In case of fire emergency, call 911
Johnson Township Volunteer Fire Department
Ron Smith, Chief
Lake Huron Drive, Desbarats, Ontario P0R 1E0
CO alarms are now required
Compliance with the legislation will be phased-in:
- Single-family homeowners and property owners/tenants in buildings that contain no more than 6 suites will have a period of six months to comply (April 15, 2015).
- Residential occupancy owners of buildings with more than 6 suites have 12 months to comply (October 15, 2015).
- CO alarms that have already been installed must be maintained in accordance with the Fire Code effective October 15, 2014.
A fire ban is the prohibition of all outdoor fires including fireworks and pyrotechnics. Conditions are sufficiently dry and impose a higher than usual risk of forest fires. Anyone who contravenes a fire ban is liable to a fine, and whatever cost that are associated with extinguishing this unlawful fire.
Restricted fire zone
A restricted fire zone means a ban on all outdoor fires and is declared by the Ministry of Natural resources when conditions are dangerously dry and the threat of forest fires is extreme. Anyone who contravenes a restricted fire zone can expect a visit from MNR, the OPP and your local fire department and is subject to heavy fines and may be liable for the cost associated with extinguishing this unlawful fire. See Forest Fires Prevention Act R. S.O 1990 c. f. 24 for details.

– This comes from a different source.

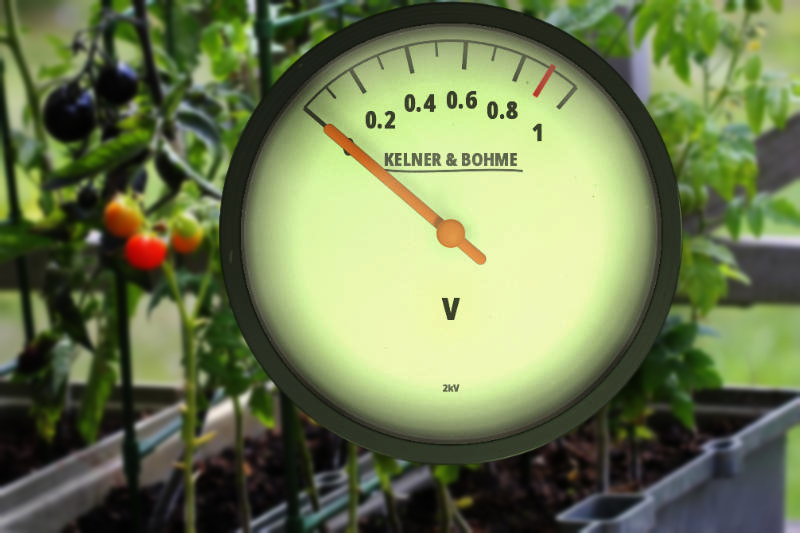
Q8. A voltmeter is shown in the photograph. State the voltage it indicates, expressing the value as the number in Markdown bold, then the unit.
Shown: **0** V
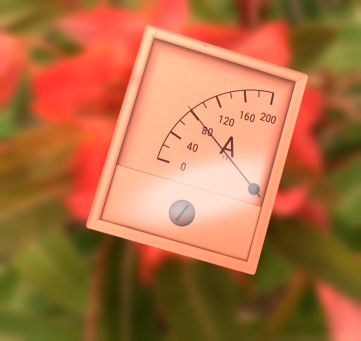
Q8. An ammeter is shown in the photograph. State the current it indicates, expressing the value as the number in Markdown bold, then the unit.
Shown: **80** A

The Volunteer Fire Department meets Monday nights at 7:00 p. m. at the Fire Hall located on Lake Huron Drive for training and meetings. New members welcome!
Fire permits are required for all outside burning. Permits are of no charge, and remain valid through December 31st of the year issued. Applications can be completed online or filled out at the Township office. Online applications will be processed immediately and returned via the email address you provide.

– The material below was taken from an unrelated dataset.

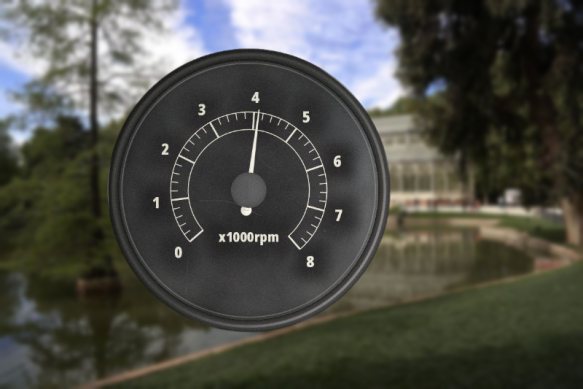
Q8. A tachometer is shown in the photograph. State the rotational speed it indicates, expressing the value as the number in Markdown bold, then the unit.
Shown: **4100** rpm
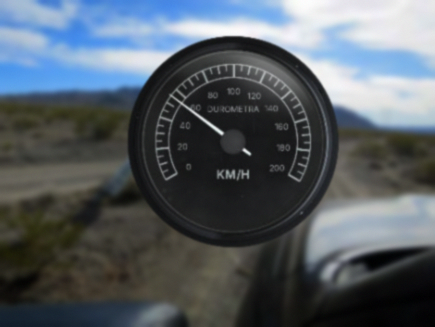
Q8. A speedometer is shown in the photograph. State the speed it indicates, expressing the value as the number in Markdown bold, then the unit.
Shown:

Please remember that fire permits are subject to changes due to fire bans. Watch this website for bans throughout the season.
Safety when burning grass and debris
Safety is key.
- Ensure that you have a valid burn permit
- Choose a safe time – Ignite the fire no sooner than 2 hours before sunset and extinguish it no later than 2 hours after sunrise; never burn on a dry, windy day
- Keep your fire small – Burn only a single pile at one time and ensure the pile is less than 2 meters in diameter and less than 2 meters high
- Choose a safe site – Keep the fire at least 2 meters from any flammable materials and have a shovel, rake and adequate water to contain the fire at the fire site
- Stay with your fire – Ensure a responsible person tends the fire and never leave it unattended. Keep it under control at all times and make sure that is completely extinguished before leaving it
- Remember! – If your burn gets away and becomes a wildfire, you will be liable for the suppression costs and damages to property including the value of lost timber.
Building a safe campfire
- Build campfires away from overhanging branches, steep slopes, rotten stumps, logs, dry grass and leaves.

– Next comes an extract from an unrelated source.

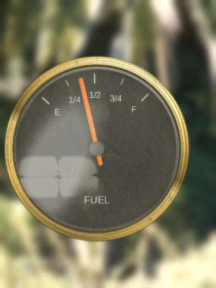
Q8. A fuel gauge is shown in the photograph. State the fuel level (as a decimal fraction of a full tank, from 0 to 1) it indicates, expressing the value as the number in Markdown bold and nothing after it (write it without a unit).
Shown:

- Keep the campfire small – a good bed of coals or a small fire surrounded by rocks gives plenty of heat. Use an existing fire ring if possible.
- Never leave a campfire unattended. Even a small breeze could quickly cause the fire to spread.
- Start with dry twigs and small sticks. Remember that a good fire builder never needs gas or kerosene to start a fire.
- Add larger sticks as the fire grows. Avoid using hatchets or saws, or breaking branches off trees. Dead and down wood burns easily.
- Put the big pieces on last, pointing them toward the center and pushing them into the flames. Use wood no larger than the diameter of an adult wrist.
Putting out your campfire
- If your campfire is not “dead out”, wind can rekindle the embers and start a wildfire. Follow these steps to be safe.
- Keep plenty of water handy and have a shovel for throwing dirt on the fire if it gets out of control.
- Be sure your match is out cold. Break it so you can feel the charred portion before carefully discarding it.
- Drown the fire with water. Make sure all embers and sticks are wet. Move rocks to check for burning embers underneath them.
- Stir the remains, add more water and stir again. Be sure all burned material has been put out and cooled. Smaller pieces of wood are easier to put out than large logs.
- Feel all materials with your bare hand. Make sure that no roots are burning.
- Campfires may be banned if wildfires are likely. Watch for ban signs and obey them.